As MRA in general uses flow-induced contrast, it is well known that we can’t see the blood vessels that are fully occluded due to the absence of flow even in the original HR images32,33. Our work is exclusively focused on better visualization of healthy blood vessels which can be seen by UTE-MRA in a shorter time and using a less computationally intensive model. The LR data acquisition takes 16 min, only a quarter of the time needed for obtaining a HR image. But LR images lack details of smaller vasculatures that are clearly visible in HR images. Figures 6 and 7 as well as Supplementary Figs. 3 and 4 highlight the similarity between the ipsilateral and contralateral hemispheres in a LR image, with some blood vessels appearing occluded even in the contralateral region (indicated by the arrows in Figs. 6 and 7). This discrepancy poses the risk of causing confusion and misguided diagnosis and treatment. In contrast, such disparities are noticeably absent in both HR and SR images. Despite not being trained with stroke data, our model produced SR images that closely resembled the HR images, achieving this with a significantly reduced time (16 min acquisition and 18 s inference time). This approach demonstrates the potential for training deep learning models on HC data and subsequently applying them to pathological condition data. This is especially pertinent in cases where obtaining HR data from patients with time-sensitive diseases, such as chronic stroke, is clinically infeasible.
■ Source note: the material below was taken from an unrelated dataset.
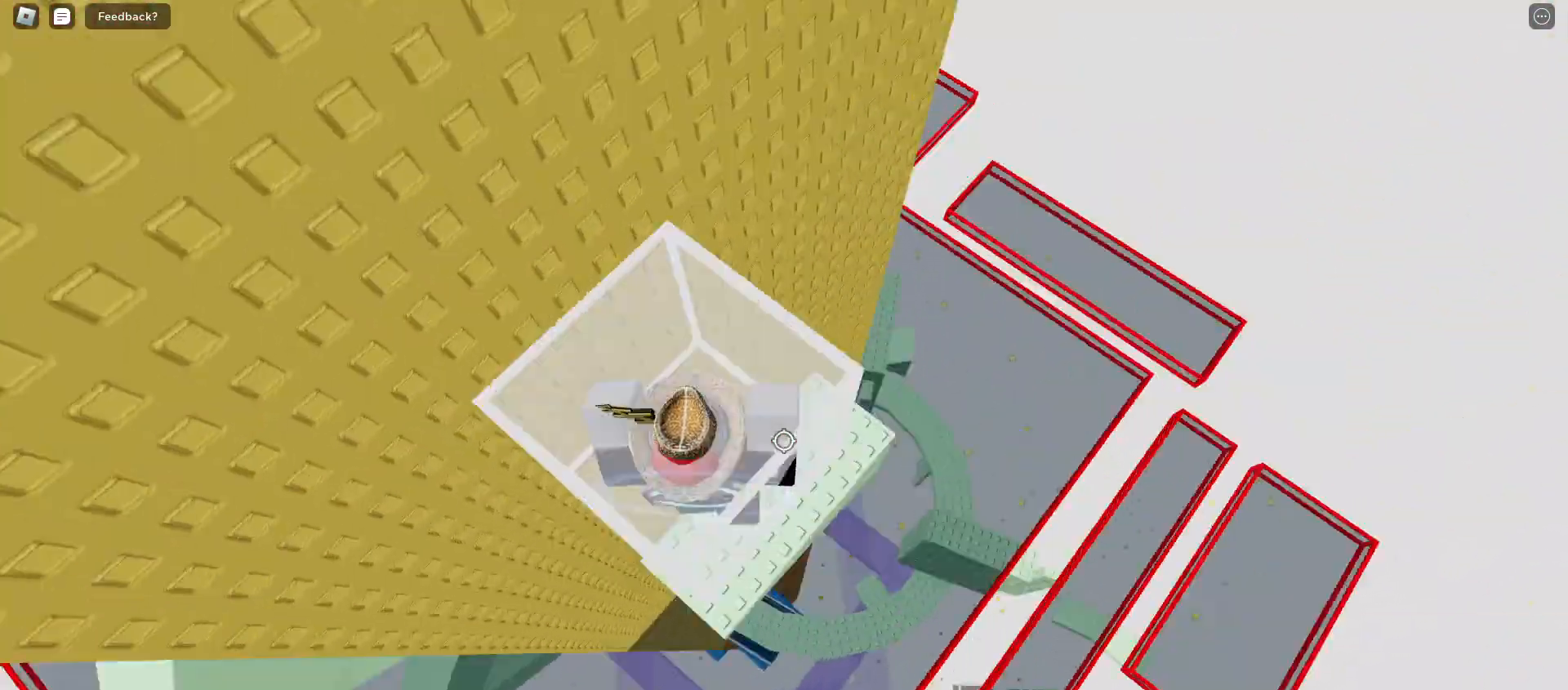
{"keys": [], "mouse": [], "events": [[33, "d", "down"], [133, "w", "up"], [500, "d", "up"]]}
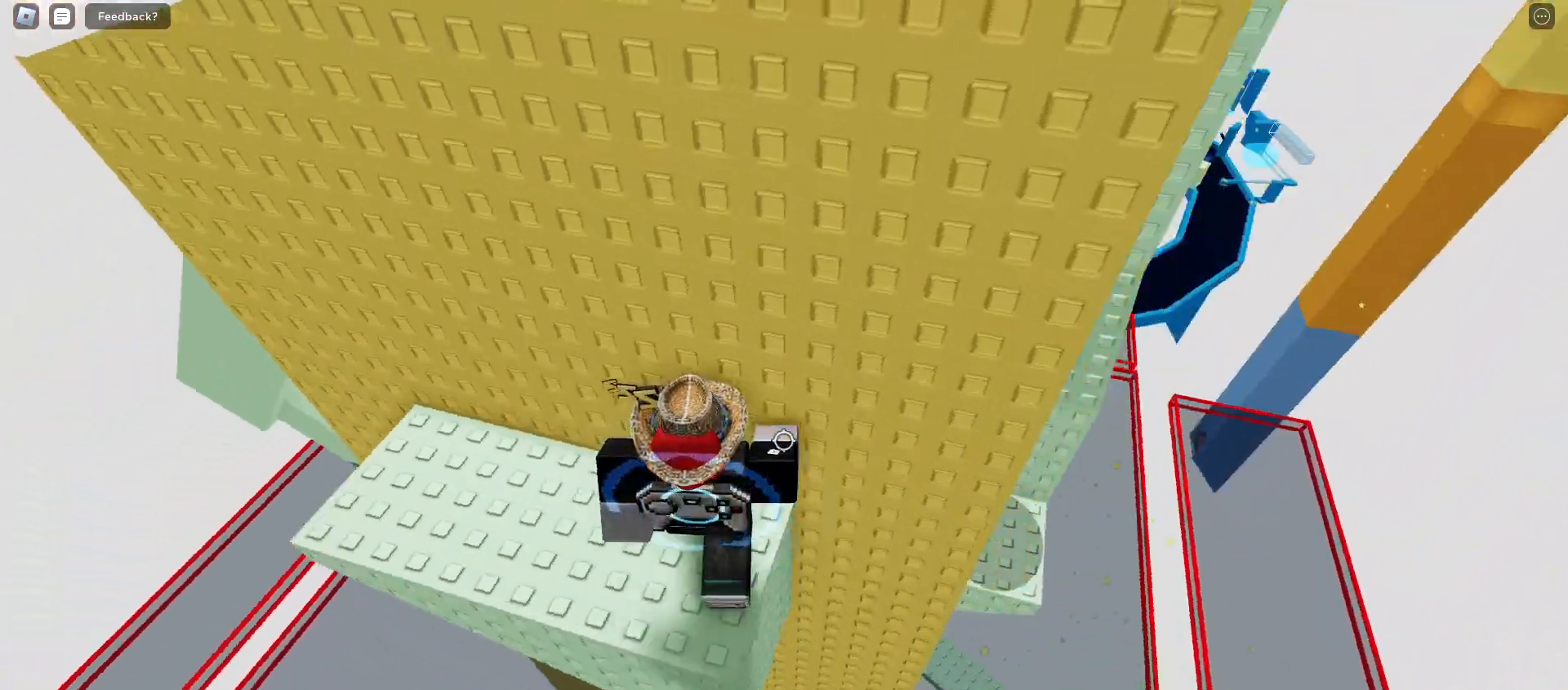
{"keys": [], "mouse": [], "events": [[217, "d", "down"], [250, "w", "down"], [333, "w", "up"], [350, "d", "up"]]}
The quantity of training data in this research was limited, a constraint we mitigated through the utilization of k-fold cross-validation with acknowledgment of the well-established reliance of deep learning models on data abundance. In addition, likely due to the presence of dynamic vascular changes in the permanent stroke model during the acquisition of both HR and LR data, all methods showed lower performance compared with HC data, an effect that can be lessened by including stroke data in the training dataset. Due to the absence of a completely accurate SR model, it remains challenging to reconstruct all smaller blood vessels and bifurcations that are visible on an original HR image, as shown by the red arrows in Figs. 3 and 5, which can be improved by training the models on a larger dataset and applying further optimizations28. But despite the challenges to recover all image details of HR, the improvement is significant compared to using LR images9,10,27,28,34,35. Therefore, the proposed approach may be clinically advantageous if applied to time-sensitive cases where acquiring HR images is technically challenging or risky28,35. In addition, considering stroke and non-cooperative patients, 16 min may not be clinically feasible, but if clinically translated, the bigger blood vessels of humans than those of rodents may make it possible to start from lower resolutions, which takes a fraction of the time based on the matrix size. Upon clinical translation, this approach can help both clinicians as well as patients in reducing time and cost, thereby increasing patient safety as well as improving diagnostic accuracy of patients with different vascular malfunctions such as ischemia, hemorrhage, aneurysm, and others. Lastly, by synergistically combining with compressed sensing and faster imaging techniques, SR models using deep learning can greatly help to speed up acquisition and minimize the main limitation of MRI in general.

In conclusion, the resolution of contrast-enhanced UTE-MRA was significantly improved compared to LR by combining a well-designed network, suitable loss function, and training with a smaller patch size. Our proposed PSNR-only driven model was able to outperform other methods and provided SR data that is close to the desired HR data.